Welcome to the board, as Bear said. There are tons of great and supportive people here, so I'm glad that you've found us.
Ummm, experiences. Just in general, or with meds in particular, or both?
As far as meds go, in my experience it's not wise to stop taking meds without professional guidance. Many bipolar (and other) meds will make you feel nasty for the first little while, but those side effects eventually go away. They're usually worth it, if they do indeed help. Bipolar, either I or II, can be horrible -
is horrible - without meds, as I am sure you have discovered.

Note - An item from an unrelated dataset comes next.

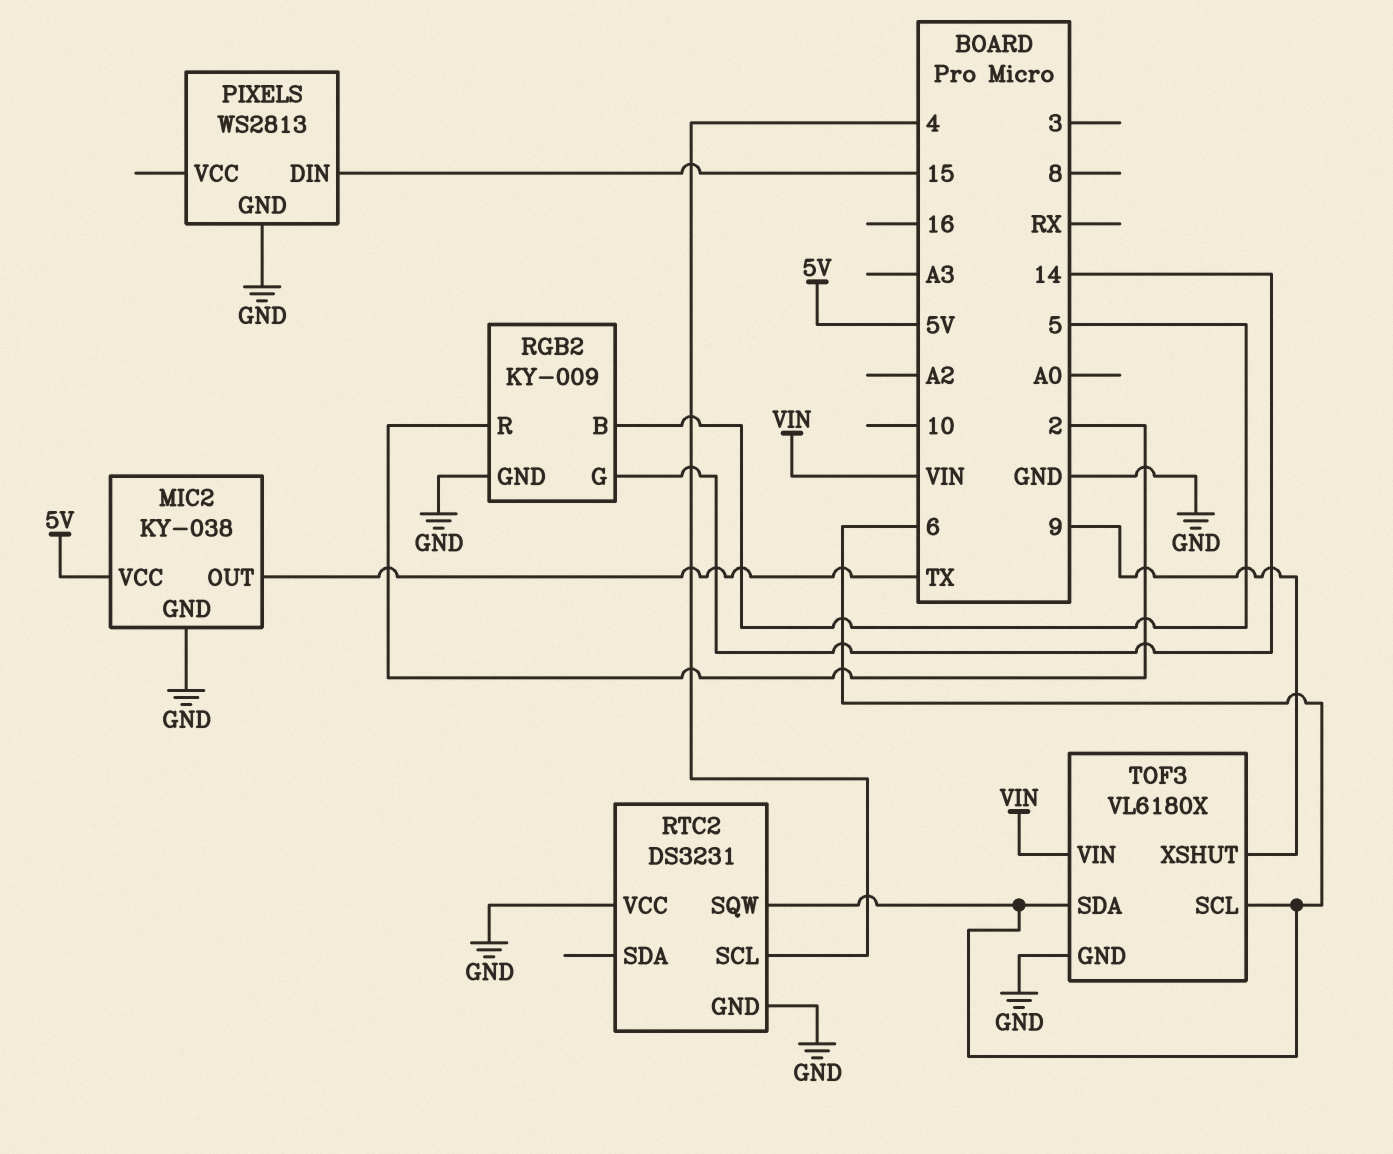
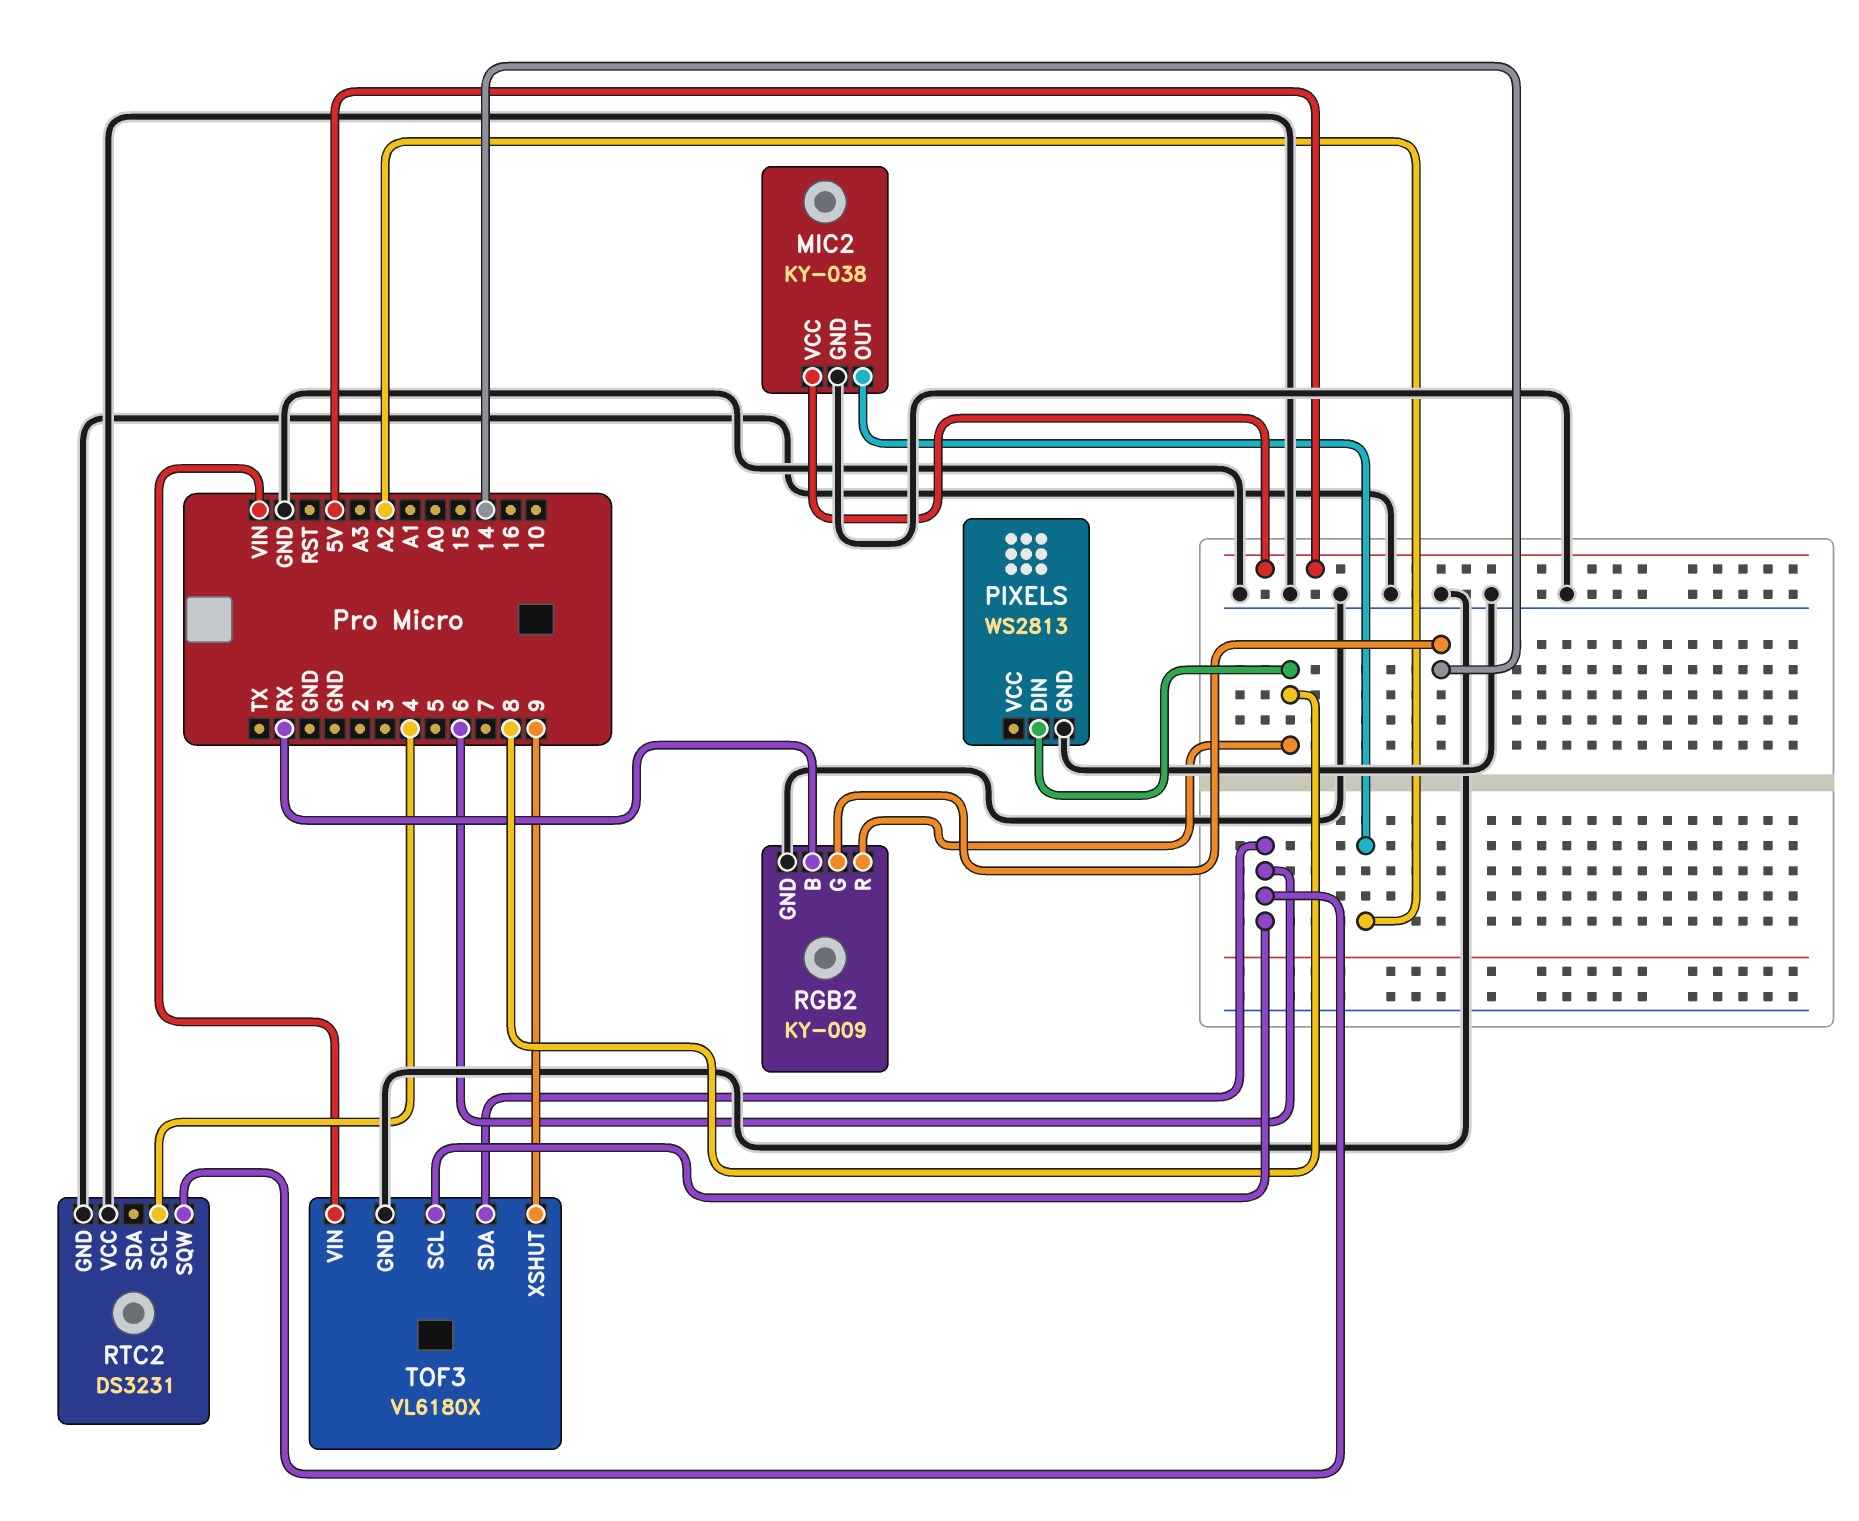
MIC2 pin OUT: TX -> A2
PIXELS pin DIN: 15 -> 8
RGB2 pin B: 5 -> RX
RGB2 pin R: 2 -> 8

I have been on a host of meds, not just for bipolar but for depression as well, but I sadly can't remember most of my experiences on them. Lithium didn't help me much at all so my NP decided to take me off it last September. I'm currently on Lamictal 400mg for mood stabilization (along with 4 other meds) and it's helped my moods tremendously, although I still have pretty horrible times. I hate the idea of taking meds also, but... they work, and if they make life easier rather than harder, and allow you to function, then - even though most people HATE it and would much rather not take anything - you may as well take them.
Experiences with mood swings... hypomania really sucks - I am bipolar-II, so I cycle more frequently than bipolar-I people do. Thoughts race, I make unhealthy plans, am impulsive, etc., etc. Depressive episodes - I'm dysthymic, so I'm alway a bit depressed, but when I get really low I tend to SI or plan to kill myself and ruminate ruminate ruminate. I've attempted suicide twice and been hospitalized three times, and am spending my summer (so far) trying to stay out of hospital yet again, so I understand your struggles with being suicidal. I also have psychotic symptoms, and that makes things worse... I haven't noticed a pattern as far as them showing up with either manic or depressive episodes.
Bipolar really does suck, but there are good things in among the bad, and with meds I can function semi-normally. (Well, I am not institutionalized - that's got to count for something, right?) I'm not saying that it's easy - no, far from - especially with other mental illnesses on top of the bp-II, it seems like I am always struggling. But... God is faithful, and will give you strength to make it through the tough times.
Hope some of that helped. Feel free to PM me anytime - or anyone else, I think we would all be glad to support you.

Once again... welcome, and you are not alone!